In an honest gold standard, a disastrous contraction of the money supply is not a worry, as it is never inflated disastrously, so a house of cards is never created in the first place.

Roosevelt saved the banking industry. What a hero! In English, he perpetuated the fraud, and shifted the cost for all the banks' fraudulent contracts it couldn't honor immediately, but should have been forced to long term, to the people. Then he allowed the fraud to continue. Robin Hood in reverse. What a role model!

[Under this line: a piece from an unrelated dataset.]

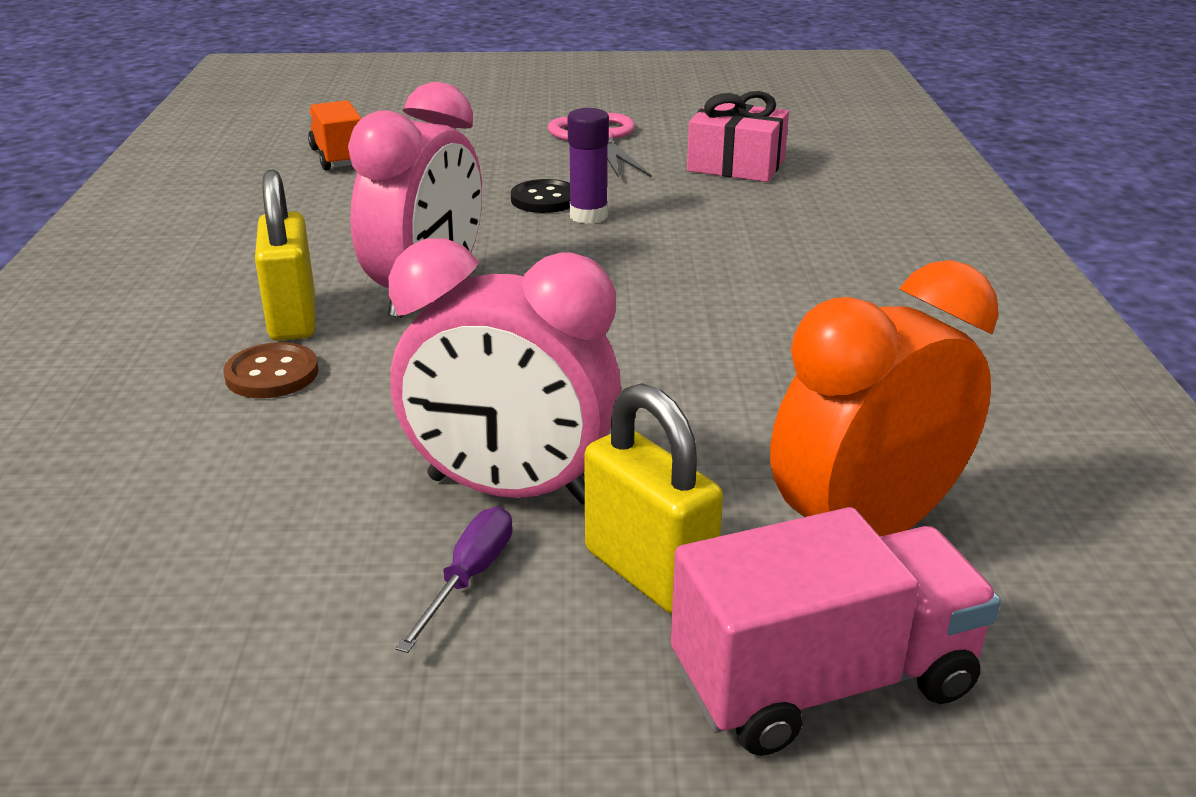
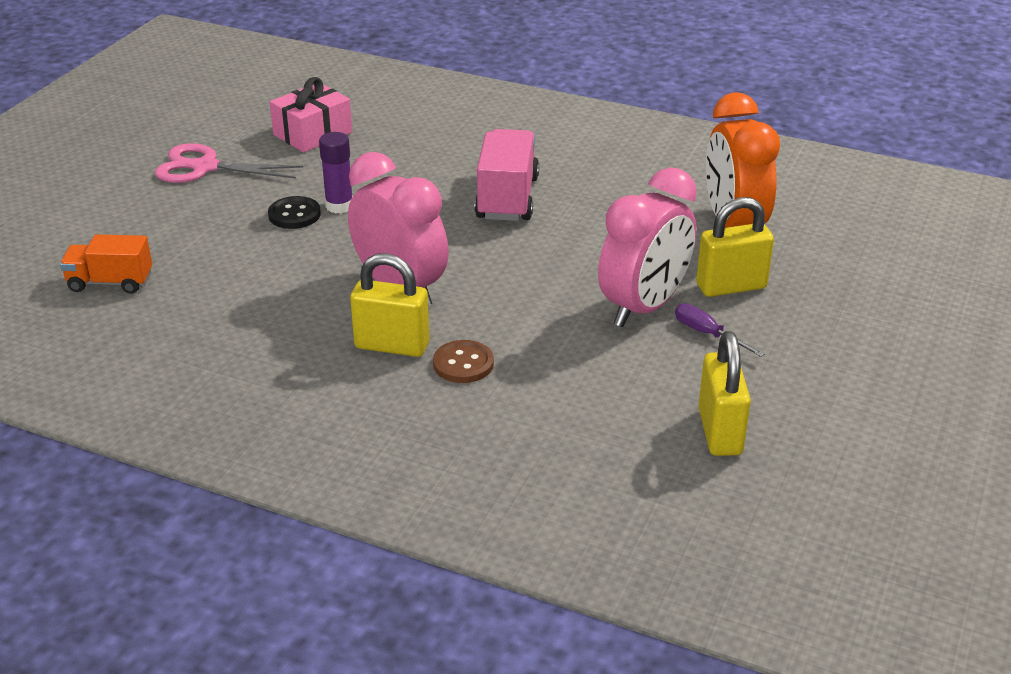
camera: 65 degrees left, 5 degrees up
pink truck [671,507,1001,756] -> pink truck moved to [475,129,539,221]
none -> yellow padlock [698,331,751,456]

All the rest is expected. After the correction, inflation was much more modest, meaning intervention in the marketplace via distorted price signals was much more modest, meaning citizens not machinated by corrupt currency did what they will usually do--busted butt and created prosperity.

Many rigorous economic studies churn numbers, and then try to assign causes or meanings to those numbers, without truly assessing/considering what the numbers mean in terms of actual human behaviour, especially in terms of fundamental causalities that lead to the data. This is one of Rothbard's main problems with conventional economics.

Read Rothbard's book for a real explanation of the Great Depression much more elegant and less scathing than mine. As long as propaganda like this masquerades as truth, the common man's freedom and standard of living will continue to decline.